◆ **What is expected**
Please extend the text about the Falcon computer below, picking up right after its last sentence.
====== Source passage ======
Only a couple of months late, the Falcon now seems to be shipping. This was certainly apparent at the Frankfurt Music Messe where, for example, Steinberg were showing off a version of their flagship CuBase Audio running on the '030, with eight tracks of digital audio — albeit from a very fast hard disk. You'll find more Frankfurt news in The Shape Of Things To Come, so let's look at why the Falcon has built up such a formidable reputation in advance of you actually being able to get hold of one.
The Motorola 68030 processor in the Falcon is a much more powerful device than the humble 68000 which sits inside the ST. Not that the 68030 is anything spectacularly new — you've been able to buy Apple Macintosh II series of computers (and more from other manufacturers) with the '030 on board for quite a few years now. In fact, the latest Macs use the even more powerful 68040 chip, whilst the latest Commodore Amigas use the significantly weaker half-way house of the 68020.
====== Record excerpts ======
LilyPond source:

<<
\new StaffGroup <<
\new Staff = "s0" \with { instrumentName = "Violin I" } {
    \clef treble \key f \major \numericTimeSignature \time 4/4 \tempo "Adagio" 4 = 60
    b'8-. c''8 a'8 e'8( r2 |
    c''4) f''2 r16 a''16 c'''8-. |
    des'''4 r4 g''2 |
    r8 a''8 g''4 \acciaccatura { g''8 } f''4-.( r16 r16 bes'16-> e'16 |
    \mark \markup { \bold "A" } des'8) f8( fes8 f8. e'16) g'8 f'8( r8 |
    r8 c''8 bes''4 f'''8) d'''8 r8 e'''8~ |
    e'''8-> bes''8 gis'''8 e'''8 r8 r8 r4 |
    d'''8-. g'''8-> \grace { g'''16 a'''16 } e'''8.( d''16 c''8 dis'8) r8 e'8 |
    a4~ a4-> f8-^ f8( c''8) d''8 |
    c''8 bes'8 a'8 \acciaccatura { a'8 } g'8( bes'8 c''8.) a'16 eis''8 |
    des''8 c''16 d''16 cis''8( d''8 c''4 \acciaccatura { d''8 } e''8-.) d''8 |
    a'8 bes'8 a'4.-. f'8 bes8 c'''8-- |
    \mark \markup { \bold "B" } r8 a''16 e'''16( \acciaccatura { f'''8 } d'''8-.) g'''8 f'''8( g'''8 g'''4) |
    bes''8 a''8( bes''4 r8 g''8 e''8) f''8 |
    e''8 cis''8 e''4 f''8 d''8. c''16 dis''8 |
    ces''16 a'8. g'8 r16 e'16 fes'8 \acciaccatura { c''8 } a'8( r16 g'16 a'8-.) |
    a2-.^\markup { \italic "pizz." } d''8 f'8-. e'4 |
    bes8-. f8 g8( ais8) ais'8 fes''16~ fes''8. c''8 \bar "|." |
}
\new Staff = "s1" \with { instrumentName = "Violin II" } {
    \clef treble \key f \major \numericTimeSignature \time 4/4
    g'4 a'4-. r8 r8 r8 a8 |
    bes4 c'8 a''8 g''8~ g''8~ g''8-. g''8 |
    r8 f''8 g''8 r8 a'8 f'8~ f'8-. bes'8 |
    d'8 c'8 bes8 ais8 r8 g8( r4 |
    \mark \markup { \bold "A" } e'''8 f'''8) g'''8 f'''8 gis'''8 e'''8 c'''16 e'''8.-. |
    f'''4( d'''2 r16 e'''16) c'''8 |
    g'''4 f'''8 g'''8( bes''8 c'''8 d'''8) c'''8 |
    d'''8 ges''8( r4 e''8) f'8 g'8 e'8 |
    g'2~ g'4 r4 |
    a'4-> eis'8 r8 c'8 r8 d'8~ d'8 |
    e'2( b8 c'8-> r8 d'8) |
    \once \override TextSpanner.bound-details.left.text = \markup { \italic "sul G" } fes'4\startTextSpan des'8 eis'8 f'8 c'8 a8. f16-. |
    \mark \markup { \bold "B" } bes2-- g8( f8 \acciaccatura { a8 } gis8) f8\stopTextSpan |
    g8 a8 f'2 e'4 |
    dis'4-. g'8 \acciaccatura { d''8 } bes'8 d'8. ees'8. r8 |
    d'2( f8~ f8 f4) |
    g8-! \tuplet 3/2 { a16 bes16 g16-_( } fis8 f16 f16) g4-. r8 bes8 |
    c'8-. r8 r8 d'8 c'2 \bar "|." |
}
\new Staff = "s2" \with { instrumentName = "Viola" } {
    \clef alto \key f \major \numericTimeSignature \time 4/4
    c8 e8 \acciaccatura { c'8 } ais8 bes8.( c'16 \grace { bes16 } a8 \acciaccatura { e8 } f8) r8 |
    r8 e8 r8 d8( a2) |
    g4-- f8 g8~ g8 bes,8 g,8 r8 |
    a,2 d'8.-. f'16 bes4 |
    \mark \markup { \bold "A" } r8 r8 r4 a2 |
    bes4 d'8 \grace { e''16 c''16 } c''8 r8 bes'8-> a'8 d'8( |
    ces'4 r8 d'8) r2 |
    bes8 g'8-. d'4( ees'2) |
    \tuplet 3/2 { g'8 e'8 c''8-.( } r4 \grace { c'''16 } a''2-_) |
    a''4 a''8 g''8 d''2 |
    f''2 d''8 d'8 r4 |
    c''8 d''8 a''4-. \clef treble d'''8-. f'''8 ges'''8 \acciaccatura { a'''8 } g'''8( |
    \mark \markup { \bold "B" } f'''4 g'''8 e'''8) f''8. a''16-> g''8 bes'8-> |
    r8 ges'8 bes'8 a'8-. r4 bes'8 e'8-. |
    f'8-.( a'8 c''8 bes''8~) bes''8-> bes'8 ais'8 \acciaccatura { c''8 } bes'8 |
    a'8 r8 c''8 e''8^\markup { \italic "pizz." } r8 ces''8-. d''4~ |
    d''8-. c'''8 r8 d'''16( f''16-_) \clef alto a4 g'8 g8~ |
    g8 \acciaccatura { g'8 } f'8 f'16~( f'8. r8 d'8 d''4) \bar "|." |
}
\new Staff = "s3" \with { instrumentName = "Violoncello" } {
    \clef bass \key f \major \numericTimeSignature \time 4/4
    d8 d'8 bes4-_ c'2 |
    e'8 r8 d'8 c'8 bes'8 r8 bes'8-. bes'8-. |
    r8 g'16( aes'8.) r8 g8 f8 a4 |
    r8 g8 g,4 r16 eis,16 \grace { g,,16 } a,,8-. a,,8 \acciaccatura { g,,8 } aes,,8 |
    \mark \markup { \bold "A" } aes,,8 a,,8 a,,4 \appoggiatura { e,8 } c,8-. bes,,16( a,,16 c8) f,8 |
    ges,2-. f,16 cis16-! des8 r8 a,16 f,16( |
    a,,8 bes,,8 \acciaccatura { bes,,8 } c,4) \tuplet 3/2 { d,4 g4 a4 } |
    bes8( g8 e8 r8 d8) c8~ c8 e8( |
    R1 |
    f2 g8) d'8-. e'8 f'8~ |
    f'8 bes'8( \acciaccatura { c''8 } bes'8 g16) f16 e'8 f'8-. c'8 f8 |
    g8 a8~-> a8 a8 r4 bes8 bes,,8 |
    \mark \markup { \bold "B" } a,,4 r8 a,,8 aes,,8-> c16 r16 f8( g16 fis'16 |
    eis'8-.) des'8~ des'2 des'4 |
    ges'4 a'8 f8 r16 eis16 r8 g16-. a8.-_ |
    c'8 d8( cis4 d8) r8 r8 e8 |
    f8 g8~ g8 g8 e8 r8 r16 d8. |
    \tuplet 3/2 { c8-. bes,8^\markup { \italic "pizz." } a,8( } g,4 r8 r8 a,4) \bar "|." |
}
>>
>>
======
◆ **Reply to the task**
What is special about the new computer from Atari is the way that it echoes the first emergence of the ST about eight years ago — when the Mac had been around for a couple of years, the ST looked like a very similar computer for a fraction of the price. Many Mac users looked at the ST and wondered why they had only 128Kbytes of RAM and a tiny screen in an expensive package. The Falcon does something similar — it leapfrogs the current Macs by adding a DSP chip and VGA-monitor-compatible screen modes. Note that the only way you can get a DSP in a Mac is to add a plug-in board, and the only other well-known computer which features a built-in DSP is the NeXT workstation, a machine designed for use in serious academic research institutions. The ability to use cheap PC Super VGA monitors is a bonus, but it is the DSP that offers the most interesting possibilities...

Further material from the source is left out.